O metano é o principal gás de preocupação nesse contexto, por ser liberado especialmente em condições de baixa oxigenação. O dióxido de carbono também é produzido como subproduto da decomposição aeróbica, enquanto o óxido nitroso, com altíssimo potencial de degradação da camada de ozônio, aparece em menor quantidade, porém com impacto significativo.

Além dos gases estufa, o descongelamento pode liberar substâncias tóxicas que estavam presas no gelo, como o mercúrio metálico. Esse metal pesado ameaça a cadeia alimentar ao contaminar rios e oceanos, representando risco adicional para comunidades locais e para a fauna selvagem da região.

  • Metano (CH₄): gás extremamente potente liberado em condições de baixa oxigenação
  • Dióxido de Carbono (CO₂): subproduto da decomposição aeróbica da matéria orgânica
  • Óxido Nitroso (N₂O): gás de efeito estufa com alto potencial de degradação da camada de ozônio
  • Mercúrio metálico: metal pesado que ameaça a vida aquática e a saúde humana na região

Por que o metano é considerado mais perigoso que o CO2?

O metano possui uma estrutura molecular que o torna muito mais eficiente em aprisionar a radiação infravermelha dentro da atmosfera. Embora tenha uma vida útil mais curta que o CO2, que permanece no ar por séculos, seu impacto térmico imediato é consideravelmente mais intenso, o que cria urgência na contenção do aquecimento inicial.

Qualquer variação na liberação de metano do permafrost pode provocar picos de temperatura global. Pesquisadores alertam que a velocidade com que o descongelamento está ocorrendo supera os modelos climáticos mais conservadores, o que pode exigir revisões urgentes nas metas estabelecidas em acordos internacionais sobre o clima.

Quais são os impactos sobre a infraestrutura das regiões árticas?

A instabilidade do solo é também uma preocupação logística de grande relevância. Cidades inteiras no Círculo Polar Ártico foram construídas sobre a base congelada do permafrost. Com o amolecimento da terra, prédios, estradas e oleodutos correm risco de colapso, gerando prejuízos econômicos e potenciais desastres ambientais secundários.

Os ecossistemas árticos também são afetados de forma significativa, com alterações drásticas nos habitats de espécies adaptadas ao frio. O nível de risco varia entre moderado e crítico dependendo do setor analisado, sendo o feedback climático classificado como o impacto de maior gravidade por especialistas.
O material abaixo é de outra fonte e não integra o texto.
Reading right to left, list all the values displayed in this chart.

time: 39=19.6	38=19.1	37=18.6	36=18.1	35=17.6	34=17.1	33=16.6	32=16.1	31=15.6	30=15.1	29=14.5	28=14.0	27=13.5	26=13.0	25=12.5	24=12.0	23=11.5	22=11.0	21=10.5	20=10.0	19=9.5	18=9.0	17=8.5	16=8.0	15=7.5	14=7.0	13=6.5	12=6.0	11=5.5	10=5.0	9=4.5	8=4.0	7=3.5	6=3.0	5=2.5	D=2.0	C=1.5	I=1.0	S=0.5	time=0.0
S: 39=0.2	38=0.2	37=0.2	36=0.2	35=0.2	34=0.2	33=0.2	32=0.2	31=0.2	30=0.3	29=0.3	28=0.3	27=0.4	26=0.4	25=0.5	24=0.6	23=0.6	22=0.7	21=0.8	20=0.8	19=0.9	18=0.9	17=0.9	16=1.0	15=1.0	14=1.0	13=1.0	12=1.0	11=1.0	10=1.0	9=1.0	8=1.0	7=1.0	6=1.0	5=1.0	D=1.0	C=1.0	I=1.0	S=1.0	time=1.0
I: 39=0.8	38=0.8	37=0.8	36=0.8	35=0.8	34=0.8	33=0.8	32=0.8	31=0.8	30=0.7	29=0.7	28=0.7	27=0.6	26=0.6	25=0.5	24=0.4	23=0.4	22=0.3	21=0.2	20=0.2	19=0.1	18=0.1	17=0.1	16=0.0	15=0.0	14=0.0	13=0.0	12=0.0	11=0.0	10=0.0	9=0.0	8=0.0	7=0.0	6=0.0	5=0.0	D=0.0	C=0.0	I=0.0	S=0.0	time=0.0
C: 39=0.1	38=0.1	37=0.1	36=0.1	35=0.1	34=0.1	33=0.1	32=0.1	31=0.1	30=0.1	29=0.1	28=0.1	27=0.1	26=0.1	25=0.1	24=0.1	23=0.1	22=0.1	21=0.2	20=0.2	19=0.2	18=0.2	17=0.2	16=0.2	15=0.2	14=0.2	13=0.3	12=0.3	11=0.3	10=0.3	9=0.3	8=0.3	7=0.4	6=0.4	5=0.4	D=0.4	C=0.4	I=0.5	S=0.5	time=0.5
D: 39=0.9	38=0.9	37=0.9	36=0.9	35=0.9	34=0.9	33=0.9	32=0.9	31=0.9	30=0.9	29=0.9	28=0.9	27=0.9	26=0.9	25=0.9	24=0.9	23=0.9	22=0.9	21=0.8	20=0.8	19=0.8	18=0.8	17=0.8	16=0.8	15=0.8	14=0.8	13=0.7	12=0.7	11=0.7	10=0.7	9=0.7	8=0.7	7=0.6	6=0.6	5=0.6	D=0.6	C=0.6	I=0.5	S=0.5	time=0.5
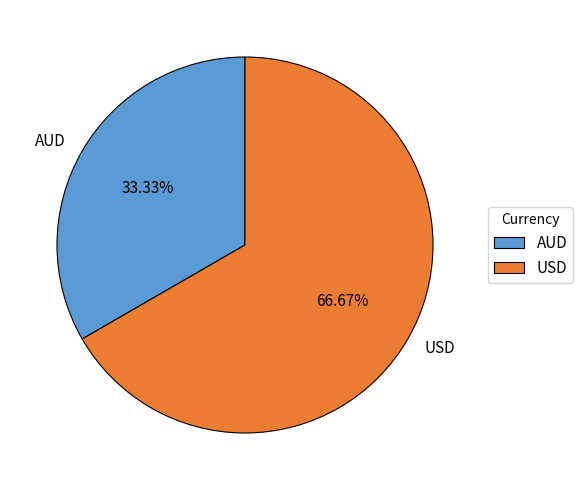

Which slice is the smallest?

AUD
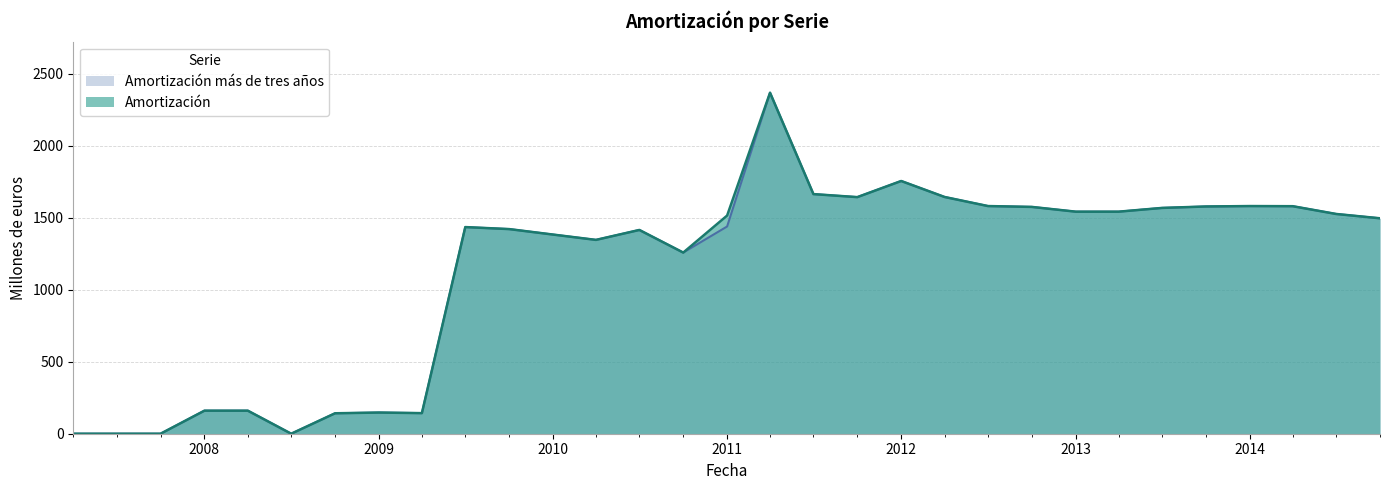

At which label does Amortización más de tres años reach its peak?

01-04-2011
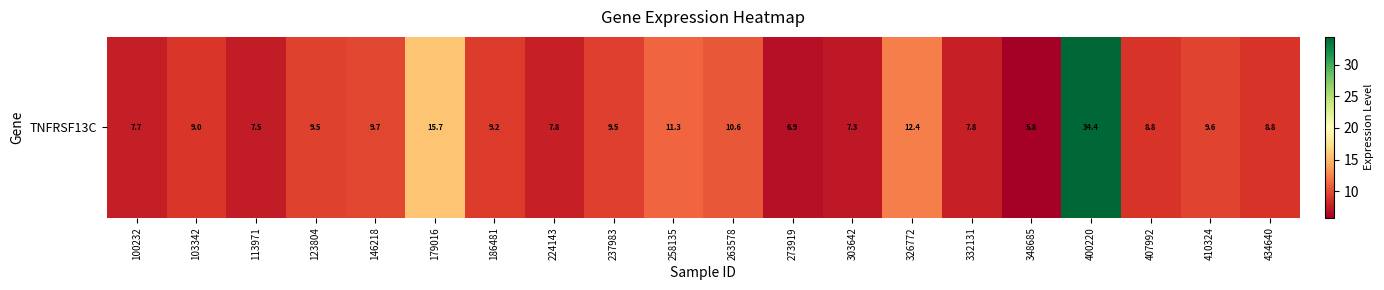

Count the number of categories in the chart.

20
Existe alguma forma de conter esse processo?

A única estratégia eficaz apontada pela ciência para frear o degelo do solo ártico é a redução drástica das emissões de gases estufa geradas por atividades humanas. Ao estabilizar a temperatura global, seria possível manter o permafrost em seu estado sólido, preservando o carbono estocado sob o gelo.

Iniciativas de monitoramento remoto via satélite e estudos de campo estão sendo intensificados para identificar pontos de maior emissão. A ciência busca formas de mitigar os danos e preparar a infraestrutura global para os impactos já em curso, ainda que o processo seja, em parte, natural e desencadeado pelo aquecimento provocado por ações humanas.